=== TEXTE PRÉSENTÉ ===
════════════════
Il nous fait maintenant examiner les fameux portraits dits du Fayoum, car ils représentent dans l’évolution du statut de l’image, un processus semblable qui verra le passage du sacré au profane et du profane au symbolique.

1. Les portraits du Fayoum (la question du regard)

« A la fin des années 1880, des pilleurs de tombes mettent à jour de remarquables portraits dans le Fayoum, une région d’Égypte située à l’ouest du Nil. Dès 1887, l’antiquaire viennois Theodor Ritter von Graf acquiert un grand nombre de ces portraits et les fait connaître à travers le monde grâce à des expositions qu’il organise à Berlin, Munich, Paris, Bruxelles, Londres et New York. Très rapidement, la polémique enfle : certains se disputent pour dater ces peintures, d’autres vont même jusqu’à crier à la fraude. C’est l’archéologue britannique Flinders Petrie, auteur d’importantes recherches dans la nécropole d’Hawara, qui déterminera qu’ils remontent à l’époque de l’occupation romaine de l’Égypte, c’est-à-dire aux premiers siècles de notre ère.

À ce jour, on a découvert environ un millier de « portraits du Fayoum », appelés ainsi car c’est la région qui en compte le plus même si d’autres ont été trouvés à Saqqarah, Memphis, Antinooupolis, Akhmim et Thèbes. Le climat sec des lieux où elles ont été placées (en bordure de cette luxuriante dépression du Fayoum) explique leur bonne conservation. Mais les sables chauds égyptiens ont également protégé des milliers de papyrus très précieux. Ces documents en grec, démotique, latin, hébreu, etc., nous indiquent que la population de l’époque avait un haut niveau d’alphabétisation. Plus encore, ils nous révèlent la rencontre exceptionnelle entre la tradition de Platon, d’Homère et des auteurs dramatiques grecs, grâce à l’importante population grecque établie en Égypte depuis Alexandre le Grand, la pensée juive de l’Ancien Testament et des écrits contemporains de Philon d’Alexandrie, le christianisme naissant et, enfin, la culture égyptienne classique. Ce n’est qu’en ayant à l’esprit cette richesse culturelle que l’on peut pénétrer les secrets des portraits du Fayoum.
════════════════
=== DONNÉES BRUTES ===

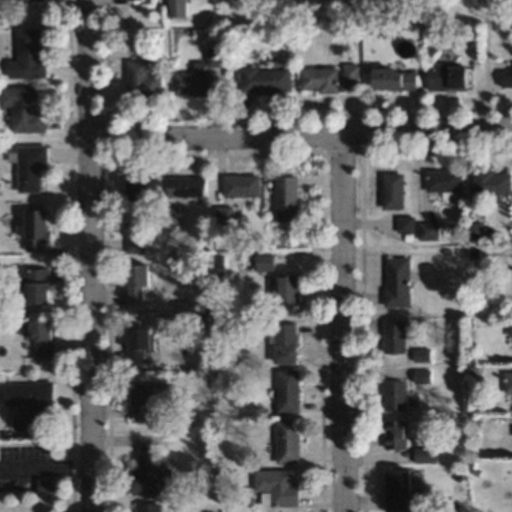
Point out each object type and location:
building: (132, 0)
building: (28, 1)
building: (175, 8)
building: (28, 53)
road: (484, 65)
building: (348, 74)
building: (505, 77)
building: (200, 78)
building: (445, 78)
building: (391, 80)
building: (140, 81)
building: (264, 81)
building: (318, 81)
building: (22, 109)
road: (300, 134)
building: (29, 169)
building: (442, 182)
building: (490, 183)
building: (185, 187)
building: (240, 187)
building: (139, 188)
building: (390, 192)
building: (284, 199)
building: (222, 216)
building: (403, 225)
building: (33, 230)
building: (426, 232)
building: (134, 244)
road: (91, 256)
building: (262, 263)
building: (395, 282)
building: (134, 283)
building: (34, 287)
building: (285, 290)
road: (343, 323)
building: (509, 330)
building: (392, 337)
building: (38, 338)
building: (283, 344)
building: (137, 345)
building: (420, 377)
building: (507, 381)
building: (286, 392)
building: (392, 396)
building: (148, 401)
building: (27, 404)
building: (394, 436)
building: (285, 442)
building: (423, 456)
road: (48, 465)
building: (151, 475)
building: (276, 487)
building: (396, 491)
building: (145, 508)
════════════════
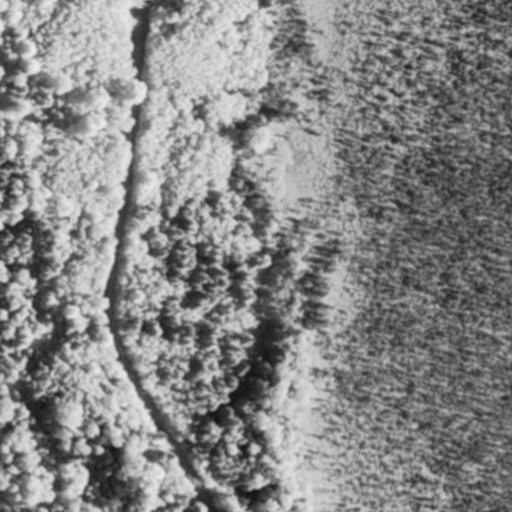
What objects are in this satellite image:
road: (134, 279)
════════════════
=== EXERCICES À FAIRE ===
1/ Dans le texte sur les portraits du Fayoum, relevez toutes les villes où Theodor Ritter von Graf a organisé des expositions.
2/ D'après le texte sur les portraits du Fayoum, qui a établi que ces portraits remontent à l'époque de l'occupation romaine de l'Égypte ?
3/ Citez le passage du texte sur les portraits du Fayoum qui commence par « Il nous fait » et se poursuit jusqu'à « question du regard) ».
Les lignes ne jouent aucun rôle dans ce travail.

=== RÉPONSES AUX EXERCICES ===
1/ Berlin, Munich, Paris, Bruxelles, Londres, New York

2/ L'archéologue britannique Flinders Petrie.

3/
Il nous fait maintenant examiner les fameux portraits dits du Fayoum, car ils représentent dans l’évolution du statut de l’image, un processus semblable qui verra le passage du sacré au profane et du profane au symbolique.

1. Les portraits du Fayoum (la question du regard)